The problem - Copy out the lines below word for word, leaving out the pictures.

-- Supplied data follows --

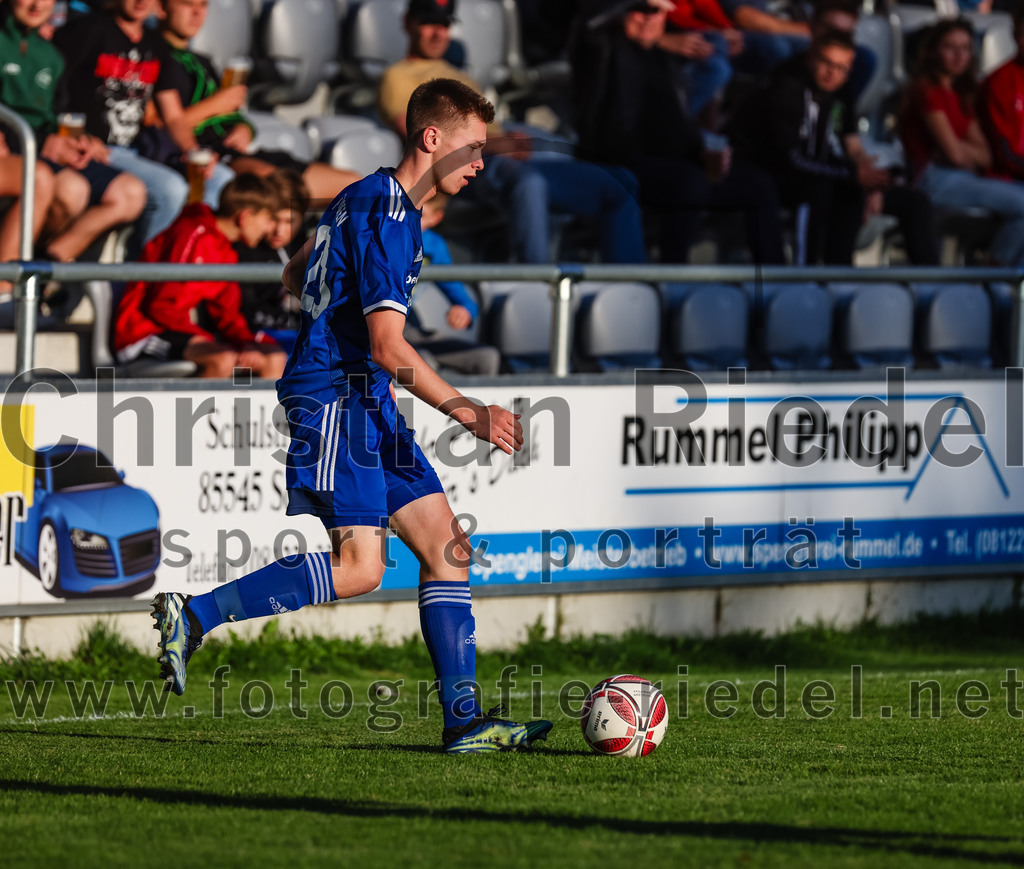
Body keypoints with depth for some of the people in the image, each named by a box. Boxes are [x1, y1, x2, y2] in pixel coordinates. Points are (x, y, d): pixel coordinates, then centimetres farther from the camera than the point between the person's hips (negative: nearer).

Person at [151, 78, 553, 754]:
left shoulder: (368, 198, 16)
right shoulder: (387, 216, -16)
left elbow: (296, 278, 29)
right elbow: (388, 346, -21)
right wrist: (466, 412, -20)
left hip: (366, 404, 10)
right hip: (337, 399, -10)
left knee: (446, 545, 4)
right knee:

-- Supplied data concluded --

Exercise answer -
Body keypoints with depth for some of the people in the image, each named by a box. Boxes are [x1, y1, x2, y2] in pixel coordinates. Points are (x, y, d): pixel coordinates, then centimetres farther from the camera than the point between the person's hips (negative: nearer).

Person at [151, 78, 553, 754]:
left shoulder: (368, 198, 16)
right shoulder: (387, 216, -16)
left elbow: (296, 278, 29)
right elbow: (388, 346, -21)
right wrist: (466, 412, -20)
left hip: (366, 404, 10)
right hip: (337, 399, -10)
left knee: (446, 545, 4)
right knee:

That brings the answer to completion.